NJRoadfan commented 1 year ago

OK, this problem reared its ugly head again.....but I think I found out why. One thing A2SERVER does a lot of is manually resyncing of .AppleDouble folders using a shell script called 'afpsync'.

Shell script in question: https://github.com/NJRoadfan/a2server/blob/njroadfan-main-dev/scripts/tools/afpsync.txt

This re-associates or creates empty forked file data that was copied either under Linux or from a Windows machine using SMB. Something about the AppleDouble data this script creates is not agreeing with the CVE patches.

rdmark commented 1 year ago

That's very curious! Are you aware of what kinds of operations that A2SERVER does on the shared file system that requires this adouble data refresh? For what purposes does it move around the files?

The meat of this logic seems to be sitting in a different script, mkvolinfo.

FWIW, I'm pretty sure Netatalk creates empty adouble metadata and volinfo for any file that is copied onto the shared file system in Linux. In fact, this is a very common usecase for the PiSCSI integration layer, where we download files from the web right onto the shared volume and let Netatalk take care of the rest. We had some bugs early on where afpd crashed when creating the adouble data for new files in certain circumstances, but we fixed all the bugs that we encountered.

Maybe, just maybe, the afpsync script is not needed anymore? It might be worth testing at least.

NJRoadfan commented 1 year ago

What's weird is reverting back the CVE patch and running netatalk seems to fix the corruption in the cnid database. This is why the problem wasn't showing up after installing patched versions of netatalk until AFTER I started moving files around.

rdmark commented 1 year ago

The CVE patch could be introducing a regression. But it might as well be catching invalid adouble data generated by that script.

NJRoadfan commented 1 year ago

afpsync is running the dbd utility (with the -r option) that is included with netatalk to rebuild the database. Running 'dbd -r' manually, it appears that GS/OS is causing CNID database errors to occur on any file GS/OS happens to read.
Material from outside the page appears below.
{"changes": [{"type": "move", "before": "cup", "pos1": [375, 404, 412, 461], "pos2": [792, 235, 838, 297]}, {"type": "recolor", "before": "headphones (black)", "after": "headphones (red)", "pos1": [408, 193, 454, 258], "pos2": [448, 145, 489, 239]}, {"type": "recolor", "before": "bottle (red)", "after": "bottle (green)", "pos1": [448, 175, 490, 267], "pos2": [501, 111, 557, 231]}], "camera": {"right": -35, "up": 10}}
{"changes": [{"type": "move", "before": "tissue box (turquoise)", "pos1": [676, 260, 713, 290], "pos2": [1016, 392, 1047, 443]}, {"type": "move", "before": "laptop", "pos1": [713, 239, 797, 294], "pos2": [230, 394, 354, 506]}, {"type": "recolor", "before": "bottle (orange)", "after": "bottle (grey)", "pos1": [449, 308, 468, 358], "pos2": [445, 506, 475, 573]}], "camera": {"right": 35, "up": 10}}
user1@a2server:~/Netatalk-2.x$ sudo dbd -r /srv/A2SERVER/A2FILES/
Bad CNID in adouble file of '/srv/A2SERVER/A2FILES/USERS'
Writing CNID data for '/srv/A2SERVER/A2FILES/USERS' to AppleDouble file
Bad CNID in adouble file of '/srv/A2SERVER/A2FILES/USERS/USER1'
Writing CNID data for '/srv/A2SERVER/A2FILES/USERS/USER1' to AppleDouble file
Bad CNID in adouble file of '/srv/A2SERVER/A2FILES/USERS/USER1/SETUP'
Writing CNID data for '/srv/A2SERVER/A2FILES/USERS/USER1/SETUP' to AppleDouble file
Bad CNID in adouble file of '/srv/A2SERVER/A2FILES/USERS/USER1/SETUP/PRINTER.SETUP'
Writing CNID data for '/srv/A2SERVER/A2FILES/USERS/USER1/SETUP/PRINTER.SETUP' to AppleDouble file
Bad CNID in adouble file of '/srv/A2SERVER/A2FILES/USERS/USER1/SETUP/ATINIT'
Writing CNID data for '/srv/A2SERVER/A2FILES/USERS/USER1/SETUP/ATINIT' to AppleDouble file
...etc...

I'm guessing this is what is causing problems with the CVE patch. This may also be a GS/OS 6.0.4 bug.
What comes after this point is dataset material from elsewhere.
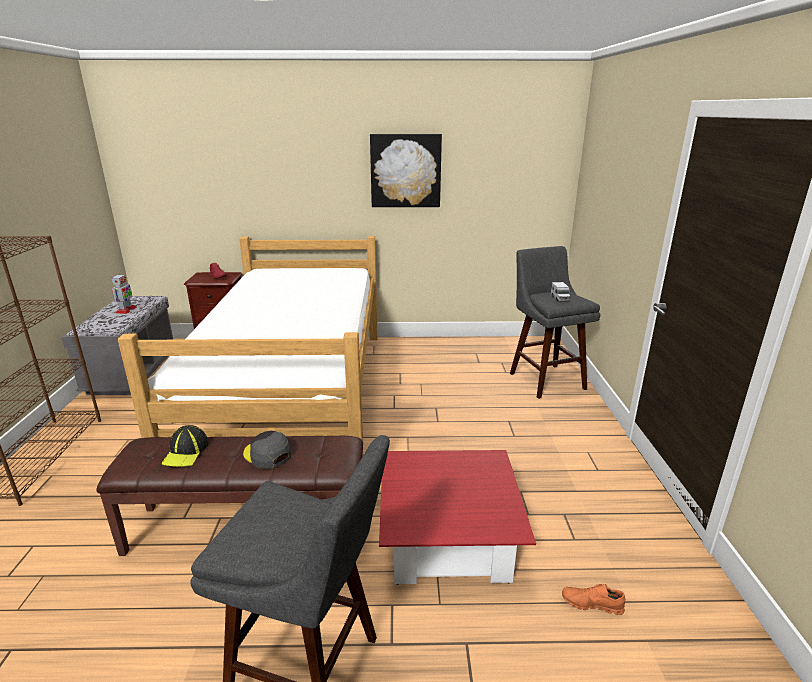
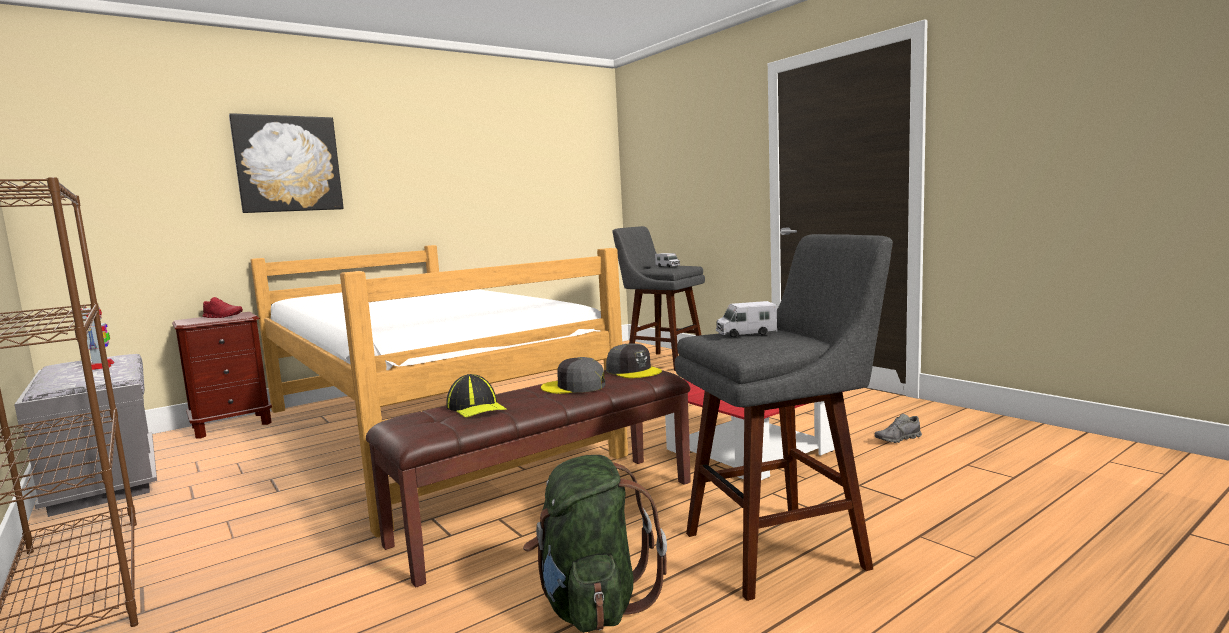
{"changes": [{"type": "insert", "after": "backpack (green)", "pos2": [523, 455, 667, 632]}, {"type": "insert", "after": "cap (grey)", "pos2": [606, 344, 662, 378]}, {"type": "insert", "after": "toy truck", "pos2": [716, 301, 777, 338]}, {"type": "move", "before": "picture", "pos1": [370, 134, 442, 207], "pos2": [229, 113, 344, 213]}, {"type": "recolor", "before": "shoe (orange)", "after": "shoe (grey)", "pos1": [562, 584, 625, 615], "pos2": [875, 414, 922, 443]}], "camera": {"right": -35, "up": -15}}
NJRoadfan commented 1 year ago

Adding to this.... it appears that GS/OS does some light corruption of adouble data to system files only when netbooted, but that is not the problem.

It seems that the CVE patch caused a regression in the dbd utility. When running dbd-r to force a cnid database rebuild, the stricter adouble checking routines are preventing it from repairing the database. This "corruption" is actually being caused by the 'cppo' script in A2SERVER. This tool manually copies extracted resource fork and filetype/creator data into AppleDouble folders and the A2SERVER scripts use dbd to update the cnid database. It's a hack, but it worked fine before the CVE fixes.
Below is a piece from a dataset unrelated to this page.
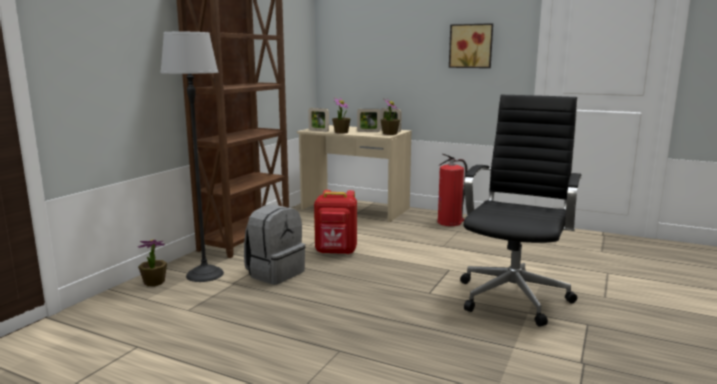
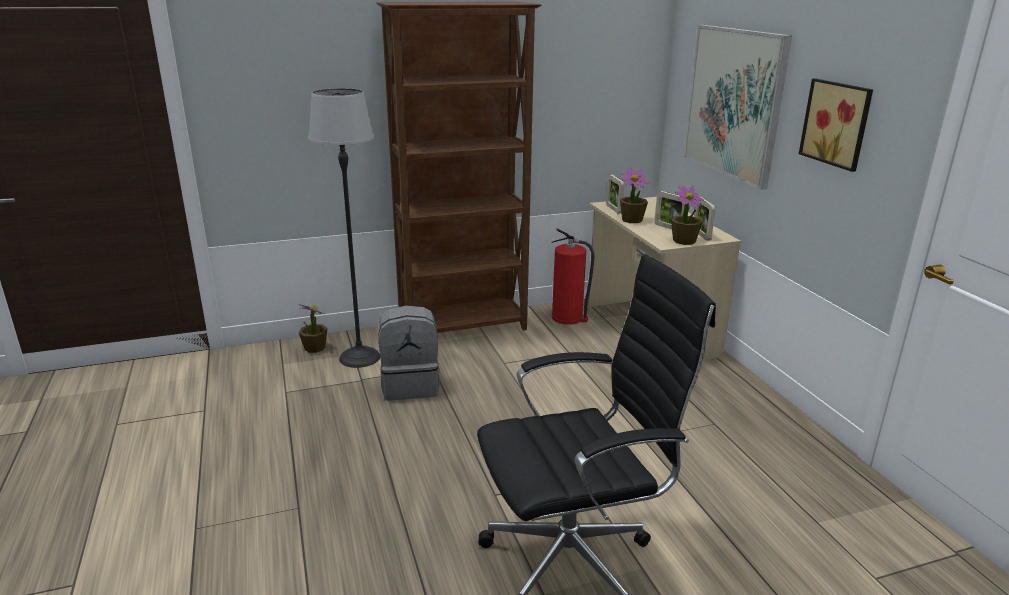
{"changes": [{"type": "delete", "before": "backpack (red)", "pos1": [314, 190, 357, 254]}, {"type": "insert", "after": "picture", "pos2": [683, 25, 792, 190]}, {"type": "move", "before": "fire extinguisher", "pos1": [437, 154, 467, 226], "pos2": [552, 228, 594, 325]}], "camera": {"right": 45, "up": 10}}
rdmark commented 1 year ago

Good research. We can try to modify dbd to work with the CVE patch. The code lives in etc/cnid_dbd. Might be a tall order though. There's a lot of code. :)

Specifically: The dbd tool's code is in the three cmd_dbd* files. Looking at it though, this CVE patch only touches parse_entries() and ad_header_read() which both are internal to the adouble component, so it's weird that these few changed lines impact dbd...

Are you still just talking about this one CVE patch from above, or have you reverted the other handful that I merged around the same time?

NJRoadfan commented 1 year ago

Commit https://github.com/rdmark/Netatalk-2.x/commit/b2e75d94745a503fab357bc09381c96cc4d1eccd is the one breaking everything. Revert that and dbd functions as normal.

This commit might fix the problem: https://github.com/Netatalk/Netatalk/commit/9d0c21298363e8174cdfca657e66c4d10819507b

Assuming the above fixes the problem, commit https://github.com/rdmark/Netatalk-2.x/commit/6a06656a11d6cd8d3ee33f7e18913119ed9fc08f may not even be needed.

I'll try and clobber something together to test that when I have time. Under ordinary use cases, this problem will not rear it's ugly head with Netatalk. A2SERVER's tools are kind of unique because Ivan needed a way to transfer forked files from native Apple II disk images and compressed archives to Netatalk shared folders while retaining the forked file metadata in a Linux environment.

NJRoadfan commented 1 year ago

PROBLEM SOLVED.

You can safely revert https://github.com/rdmark/Netatalk-2.x/commit/6a06656a11d6cd8d3ee33f7e18913119ed9fc08f, and leave the stricter resource fork checking in place.

The problem was with the cppo utility that came with A2SERVER. It was generating AppleDouble headers with 13 metadata entries when in reality the file was only being created with 9 entries. I think the confusion when the utility was written was that any AppleDouble file generated automatically by netatalk always has 13 metadata entries and the author assumed that was the correct value.

With the enhanced checking being done by the CVE patch, this is properly flagged as a malformed file and netatalk ceases reading the file.

rdmark commented 1 year ago

That is some might impressive troubleshooting work! How did you reach the conclusion that this was the problem?

I've reverted the fix in this fork now. Let's keep an eye on it, and ask for it to be reverted upstream at a later time.

NJRoadfan commented 1 year ago

I sat down and read the AppleDouble file specification. I would have spotted the problem earlier if the error messages in the log were a bit more descriptive.

Jan 4 19:50:47 a2server afpd: ad_refresh: nentries 4 eid 0

What this actually means is that with 4 nentries remaining, the AppleDouble file parser encountered a metadata entry with ID type 0, which is invalid. The cppo tool was writing the value of '0x0D' (13) for the number of metadata entries in the header, but was only writing 9 actual entries. When libatalk read the file prior to the CVE patches, it silently failed and the bug went unnoticed. Since the A2SERVER scripts scans and rebuilds the cnid database and AppleDouble files after each cppo operation, these invalid files were quickly fixed.

IvanExpert commented 1 year ago

This is some excellent sharpshooting!